Das IK entwickelte sich nach rechts, zu sehen bspw. an Healys Arbeit in der Labour Party, und unterschied sich vom IS durch sein Entwicklungstempo. Es schreckte vor den eklatanten Äußerungen des Liquidatorentums von Seiten des IS zurück, aber nicht vor den rechtszentristischen Urkunden, die dem Liquidatorentum erst die programmatische Grundlage verschafften. Deshalb bildete das IK auch keine "linkszentristische" Alternative zum IS.

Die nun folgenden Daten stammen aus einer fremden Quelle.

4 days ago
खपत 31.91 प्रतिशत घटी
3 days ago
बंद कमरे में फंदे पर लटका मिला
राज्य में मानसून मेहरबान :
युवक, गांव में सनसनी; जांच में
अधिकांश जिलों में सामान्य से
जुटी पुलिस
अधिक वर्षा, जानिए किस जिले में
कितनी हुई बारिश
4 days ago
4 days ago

Das IS ging nach rechts zum Zentrismus und zog die vollkommen logischen Schlüsse aus den Positionen von 1951. Die korrekten Positionen des IK zu DDR und Ungarn hätten die Taktik einer linken Opposition bestimmen können, wenn es sie denn gegeben hätte. Aber sie hätten keinen Einfluß auf ihre Einschätzung des IK gehabt.

Die Orientierungslosigkeit führte nach dem Krieg zum programmatischen Zusammenbruch der IV. Internationale. Nach dem Kollaps der 3. Internationale hielt Trotzkis linke Opposition eine Reformperspektive aufrecht, weil die Komintern eine Massenbewegung hinter sich hatte. Nach dem Zusammenbruch und dem Nichtzustandekommen einer Opposition stand die IV. Internationale ohne Programm und ohne Massenavantgarde da. Die IV. bestand im Gegensatz zur III. Internationale im wesentlichen aus ihrem Programm. Darum sagen wir, daß authentische Trotzkisten nach 1951 ungeachtet aller Taktik ein neues Programm erarbeiten und damit einen neue Internationale aufbauen mußten.